L’annonce faite vendredi dernier par Ryad et Moscou de revenir sur l’accord de limitation de la production pétrolière a suscité quelques réactions, notamment sur l’évolution des cours du pétrole.
A ce propos, M. Mohamed Saïd Beghoul, expert en énergie, nous explique que cette augmentation « était prévisible notamment depuis le retrait des Américains de l’accord sur le nucléaire iranien. Les Saoudiens ont dès lors pensé à récupérer le déficit iranien », ajoutant « la stratégie la Russie et de l’Arabie Saoudite est de récupérer ce que les Iranien et les Vénézuéliens ont perdu ».
Pour M. Beghoul, « Ryad et Moscou veulent maintenir le prix du baril à 80 dollars. Ils craignent que les sanctions contre l’Iran et la chute de la production au Venezuela, ainsi que les sanctions américaines contre le Venezuela suite à la réélection du président, boostent les prix du baril pouvant aller jusqu’à 100 dollars, ce qui arrangeles producteurs de schiste mais pas la Russie et l’Arabie Saoudite ».
Dans ce sens, M. Beghoul explique qu’« un baril à plus de 80 dollars arrange les producteurs, mais affecte les pays consommateurs », précisant que « ce prix arrange les Saoudiens en vue de l’introduction en bourse d’Aramco ».
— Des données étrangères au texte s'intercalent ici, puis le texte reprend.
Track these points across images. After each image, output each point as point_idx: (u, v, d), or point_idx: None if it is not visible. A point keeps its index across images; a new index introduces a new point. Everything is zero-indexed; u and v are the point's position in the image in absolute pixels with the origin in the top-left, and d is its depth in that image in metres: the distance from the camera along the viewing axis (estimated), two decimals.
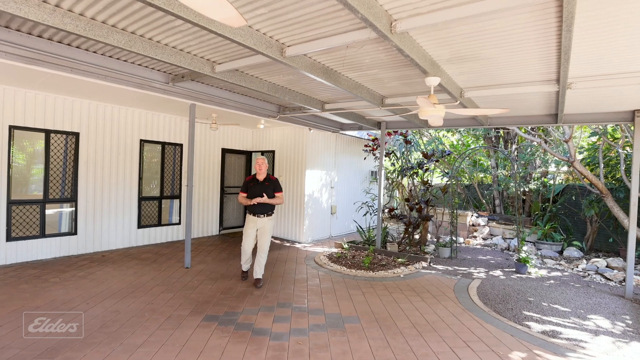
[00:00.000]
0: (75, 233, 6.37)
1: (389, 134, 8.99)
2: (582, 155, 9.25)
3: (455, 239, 7.70)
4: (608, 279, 6.23)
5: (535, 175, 10.24)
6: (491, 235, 9.62)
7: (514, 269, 6.68)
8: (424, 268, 6.53)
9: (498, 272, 6.46)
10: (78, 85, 5.13)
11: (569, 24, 2.45)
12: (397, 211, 9.31)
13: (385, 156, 8.48)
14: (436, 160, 8.76)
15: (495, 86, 4.77)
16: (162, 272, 5.59)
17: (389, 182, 11.28)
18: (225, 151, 9.15)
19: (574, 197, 9.21)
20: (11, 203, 5.63)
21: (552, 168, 10.12)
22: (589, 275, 6.46)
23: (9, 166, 5.59)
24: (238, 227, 9.56)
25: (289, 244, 8.25)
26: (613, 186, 8.09)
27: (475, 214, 10.42)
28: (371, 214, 9.02)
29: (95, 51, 4.12)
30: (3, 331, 3.45)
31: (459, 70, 4.21)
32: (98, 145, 6.62)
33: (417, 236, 8.23)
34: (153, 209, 7.59)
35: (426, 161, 8.30)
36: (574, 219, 9.18)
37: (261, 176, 5.21)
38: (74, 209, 6.35)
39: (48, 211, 6.08)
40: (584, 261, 7.25)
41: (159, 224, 7.70)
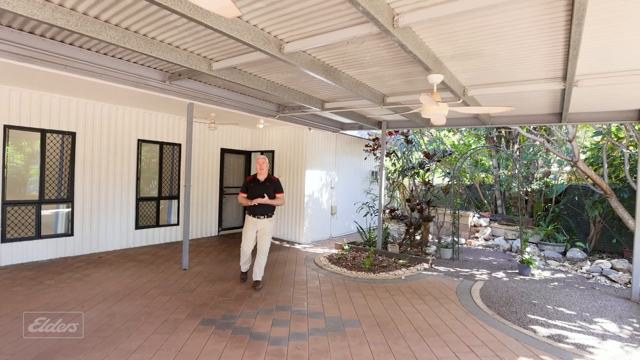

Selon notre interlocuteur, « cette hausse de la production d’environ 1 million de barils/ jour se décidera le 22 et 23 juin prochain lors de la réunion de l’OPEP et non-OPEP, ce qui va faire baisser les prix, sachant que les Américain sont déjà 10,7 millions de barils/jour », ajoutant « si cette hausse se concrétise, les prix du baril pourront tourner autour de 65 dollars ».
Evoquant les conséquences d’une éventuelle hausse de la production, M. Beghoul a souligné que «les autres pays de l’OPEP qui n’ont pas des capacités de production importante vont aussi augmenter leur production, ce qui donnera un coup à l’accord OPEP et non-OPEP ».
M. Beghoul pense que « le baril ne va pas se stabiliser à 80 dollars d’ici le mois de juin », où les pays OPEP et non-OPEP vont se réunir pour décider d’une éventuelle hausse de la production, « actuellement ils sont en train d’anticiper, ils ne vont pas toucher à la production. Mais le marché a réagi au discours », a-t-il souligné.
Exploitation du gaz de schiste en Algérie
Selon un rapport établi par l’AIE en 2015, l’Algérie détient la 3ème réserve de gaz de schiste au monde, derrière l’Argentine et la Chine. Le gouvernement a déjà lancé le forage de deux puits-test à In Salah suscitant la colère des habitants quant aux risques écologiques, notamment la contamination des nappes phréatiques.
Interrogé sur ces réserves, M. Beghoul a rappelé qu’« il n’y a pas eu jusqu’ici une évaluation faite par Sonatrach. C’est une estimation faite par les Américains, elle reste à vérifier ».
S’exprimant sur la tournée du PDG de Sonatrach, AbdelmoumenOuledKadour au sud du pays pour avoir l’aval des habitants, M.Beghoul estime que « c’est un peu démagogique, c’est pour préparer les habitants ».
Notre interlocuteur ne pense pas que « les Américains vont venir pour partager le risque et la production, mais ils viendront pour nous assister sur un plan technique, parce que « la rentabilité du gaz schiste en Algérie n’a pas encore été tranchée et elle n’a jamais été prise au sérieux », explique-t-il.
Et d’ajouter « apparemment ce n’est pas rentable, parce que le coût du forage par puits est estimé en Algérie à 20 millions de dollars. On peut récupérer au maximum 100 millions m3 par puits durant ses trois années de durée de vie, et si on vend ces 100 millions m3 à 6 dollars million/BTU, on ne récupère même pas le coût du forage ».
M. Beghoul explique que « chaque puits qui fléchit, il faudra le remplacer pour maintenir les niveaux de production, donc il faut forer de manière continue, cela est inimaginable chez nous, en raison des coûts ».
A ce propos, notre expert explique qu’« aux Etats-Unis, l’exploitation du gaz de schiste est rentable, parce que les Américains maitrisent la technologie qui est sur place, ils ont également les assurances » qui couvrent les risques, « en plus des subventions du gouvernement ».
Il a rappelé qu’« aux Etats-Unis, le sol appartient aux citoyens, c’est une caractéristique qui favorise le forage, mais ici en Algérie le sous-sol appartient à l’Etat qui n’a pas les moyens de financer les techniques de forage ».